Begin
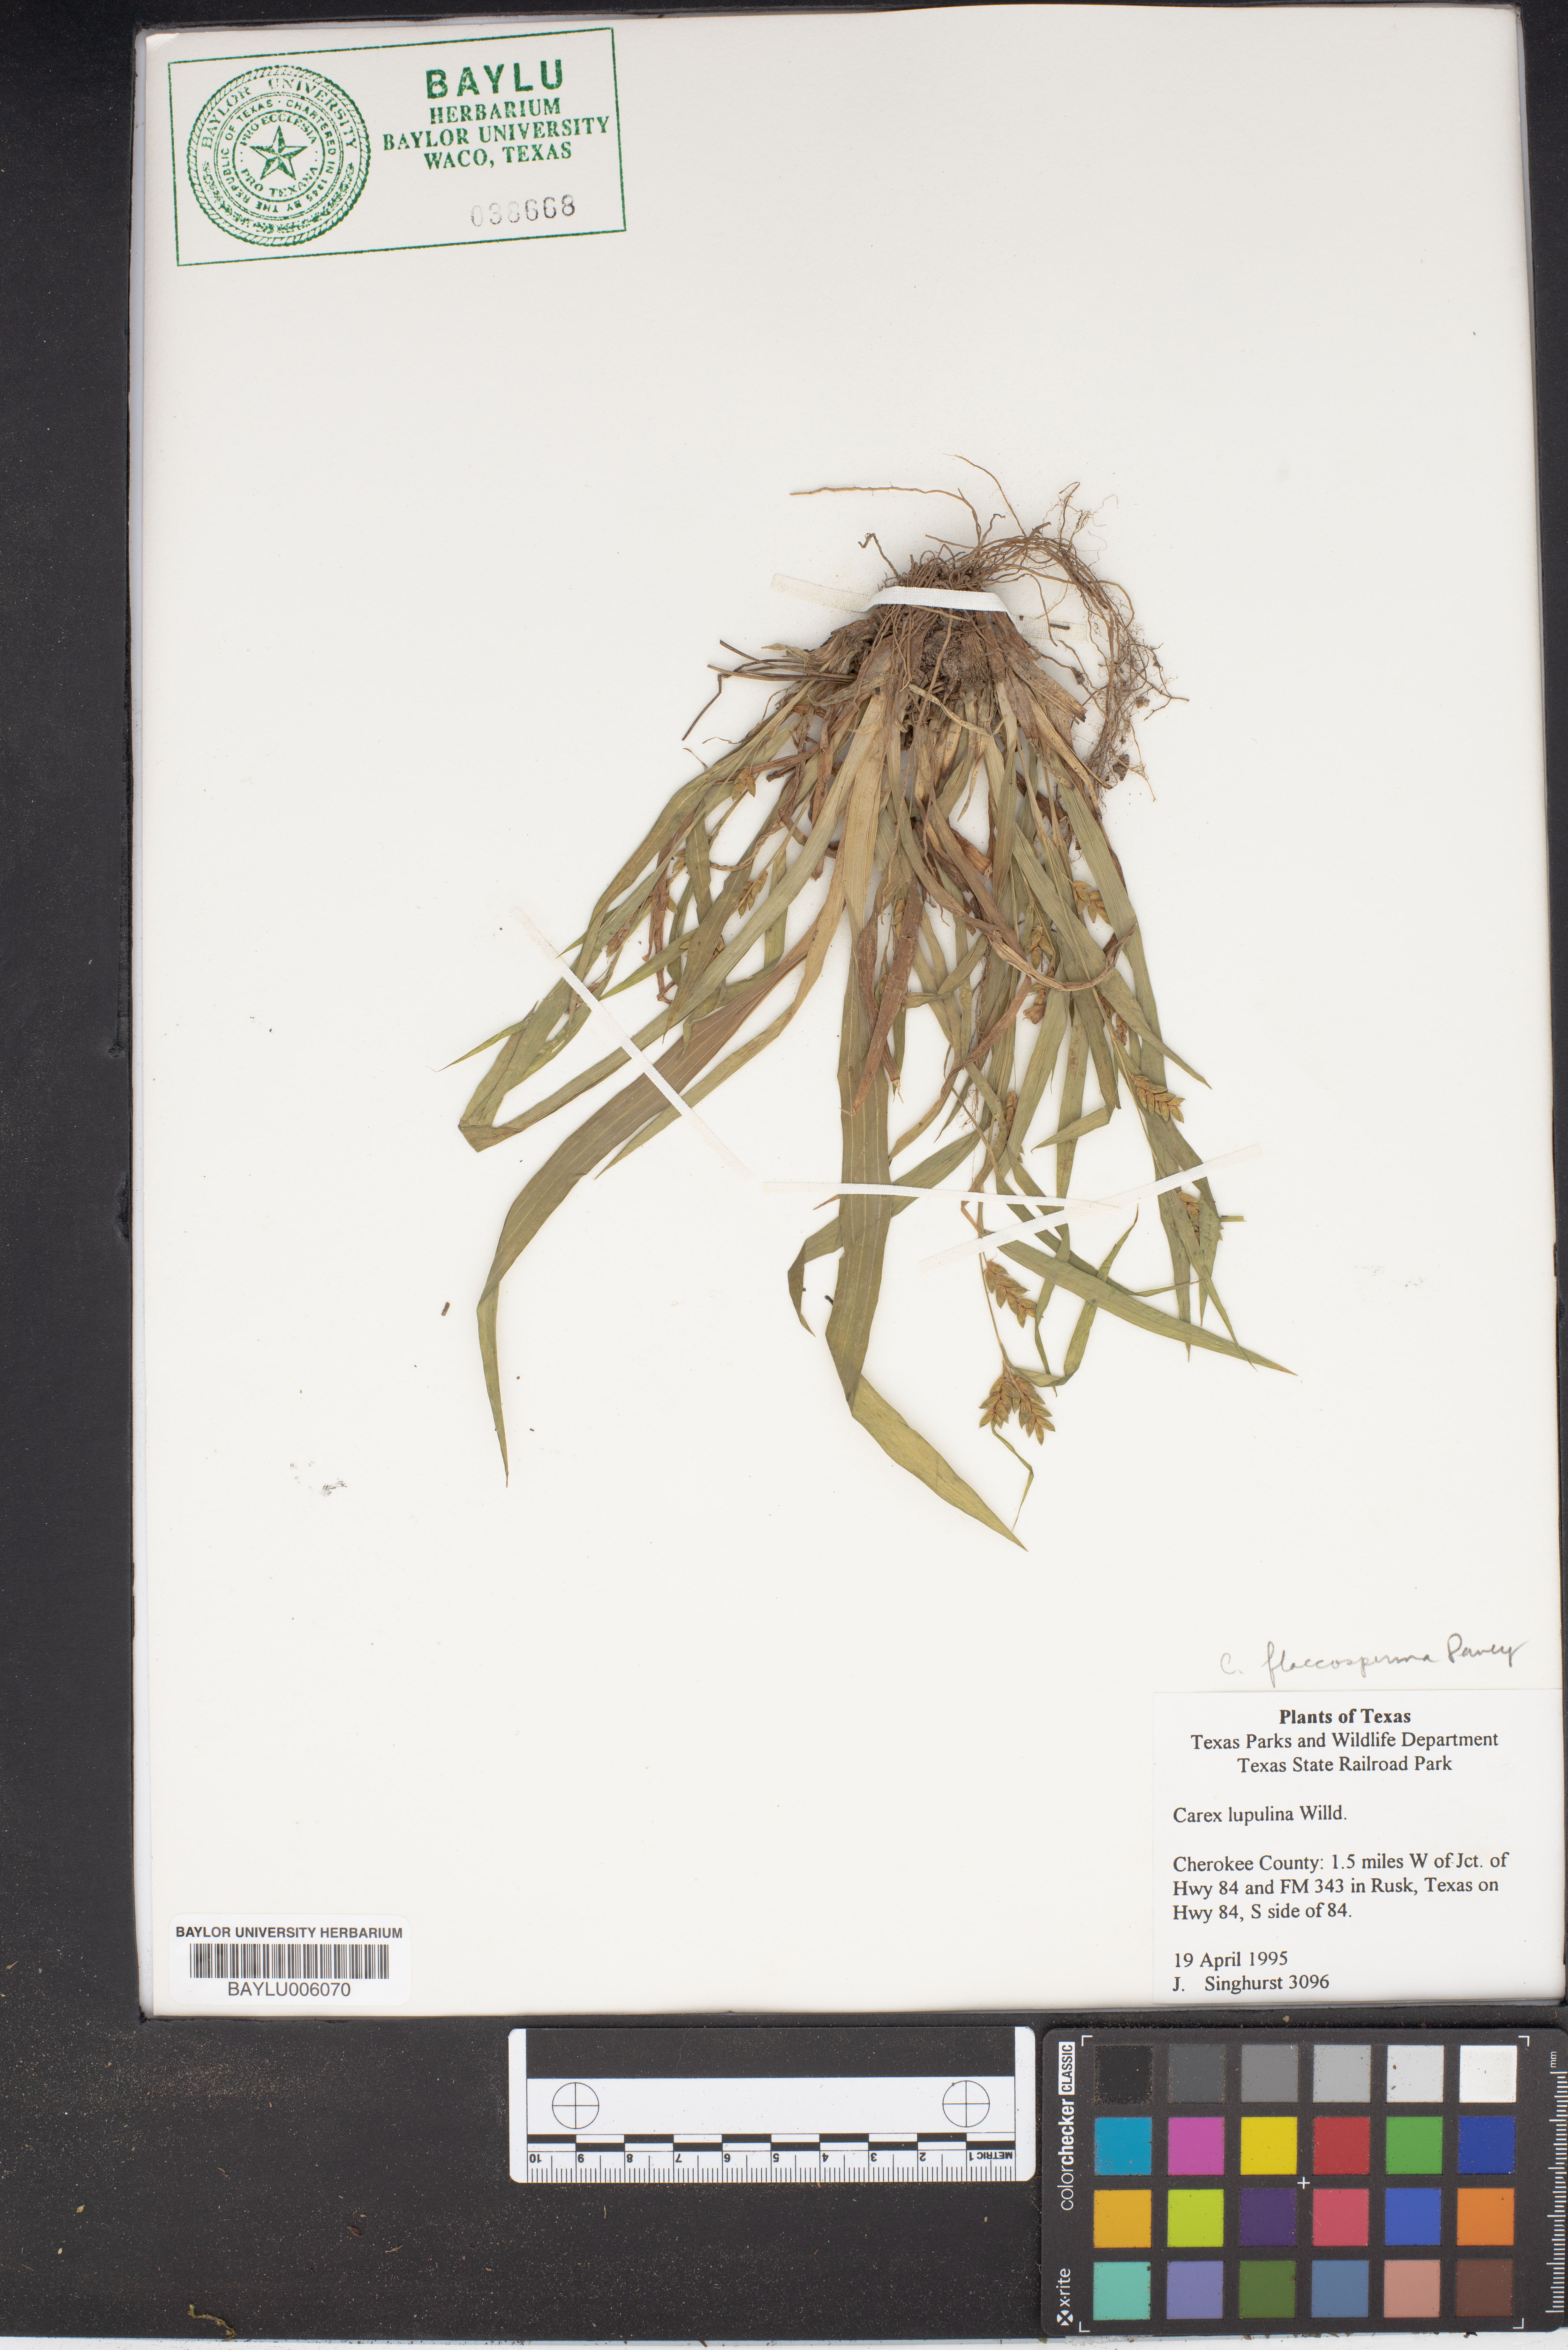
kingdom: Plantae
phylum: Tracheophyta
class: Liliopsida
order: Poales
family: Cyperaceae
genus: Carex
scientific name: Carex flaccosperma
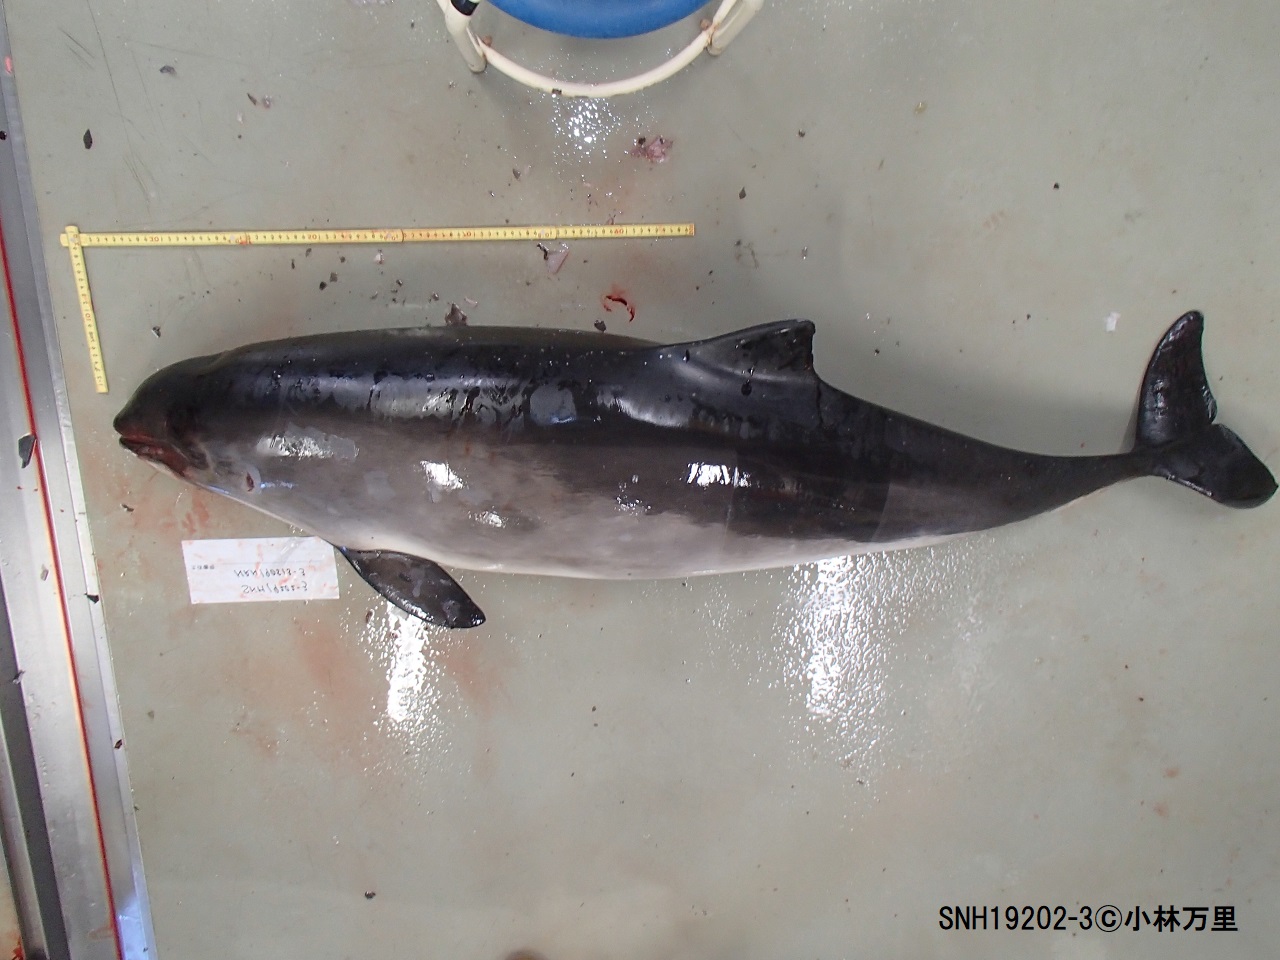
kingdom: Animalia
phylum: Chordata
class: Mammalia
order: Cetacea
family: Phocoenidae
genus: Phocoena
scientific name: Phocoena phocoena
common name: Harbour porpoise
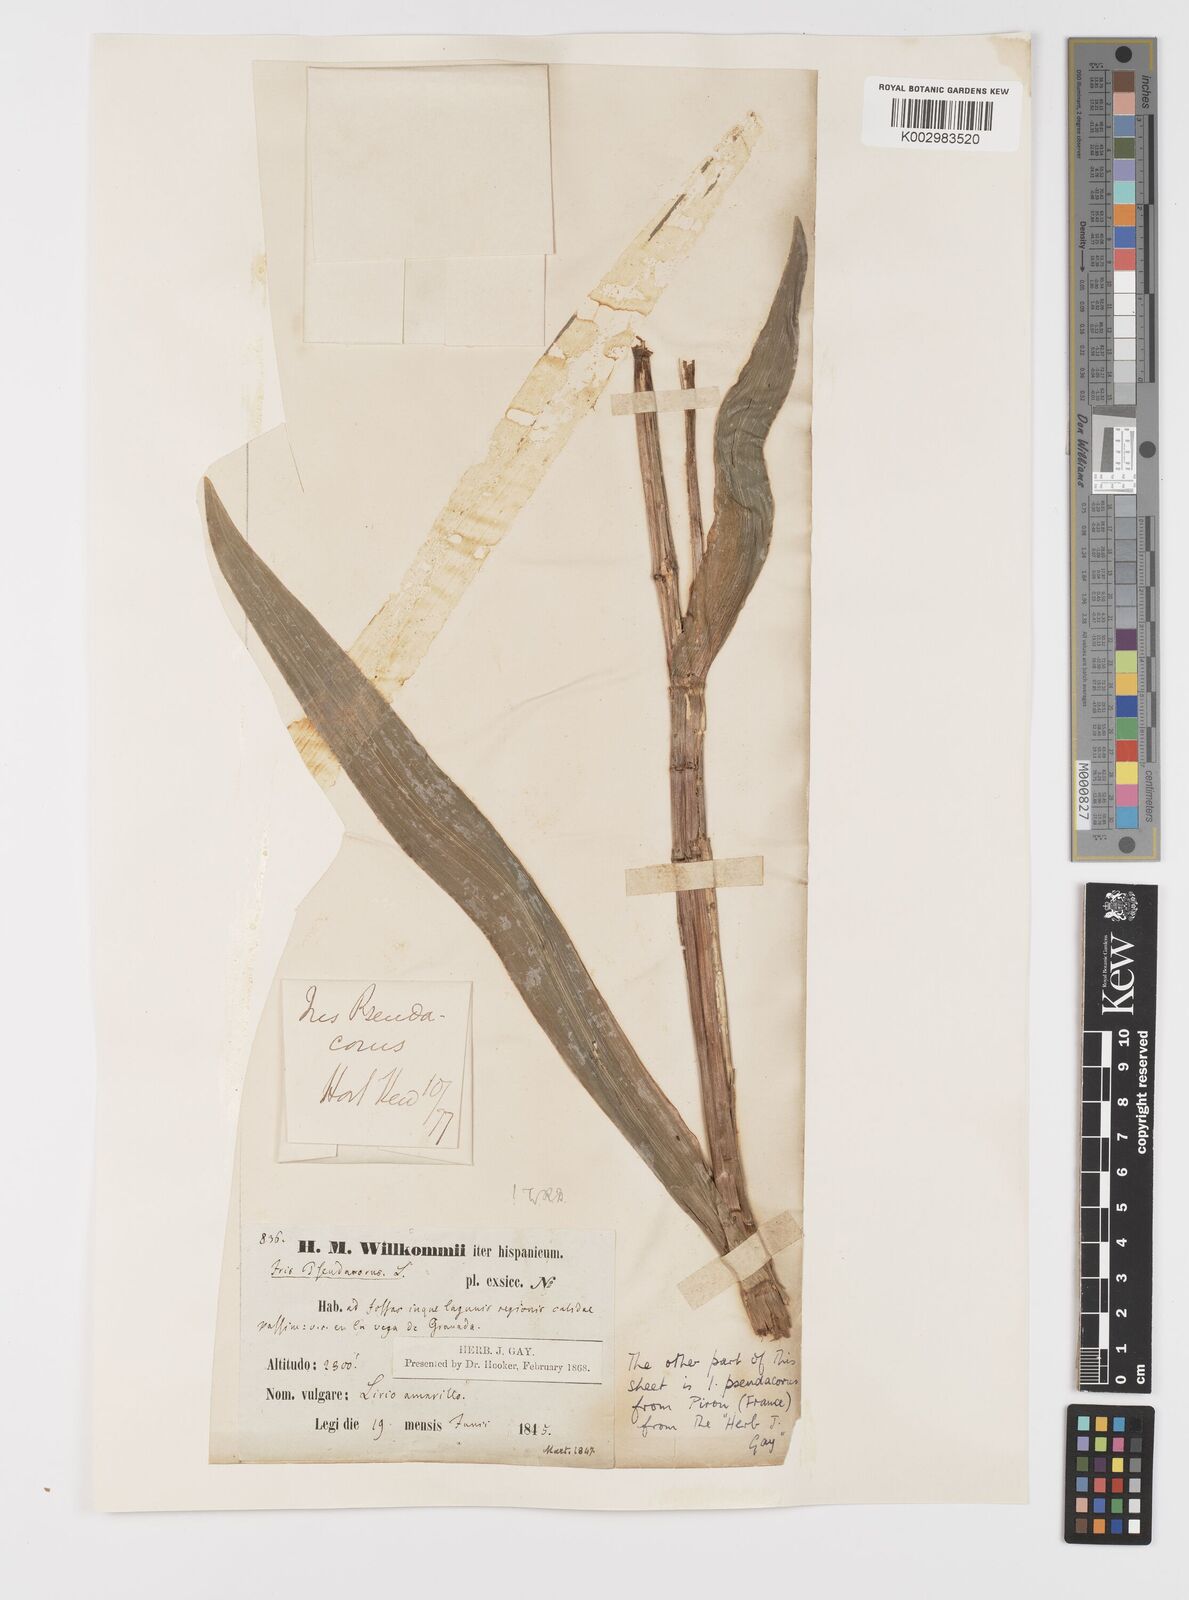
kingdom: Plantae
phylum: Tracheophyta
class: Liliopsida
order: Asparagales
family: Iridaceae
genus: Iris
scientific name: Iris pseudacorus
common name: Yellow flag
End
Rename "scientific name" to "species" in the lines starting with the one that reads "genus: Carex" and going on through the end of the records, and give those lines again with nothing else changed. Leave the pictures out.

genus: Carex
species: Carex flaccosperma
kingdom: Animalia
phylum: Chordata
class: Mammalia
order: Cetacea
family: Phocoenidae
genus: Phocoena
species: Phocoena phocoena
common name: Harbour porpoise
kingdom: Plantae
phylum: Tracheophyta
class: Liliopsida
order: Asparagales
family: Iridaceae
genus: Iris
species: Iris pseudacorus
common name: Yellow flag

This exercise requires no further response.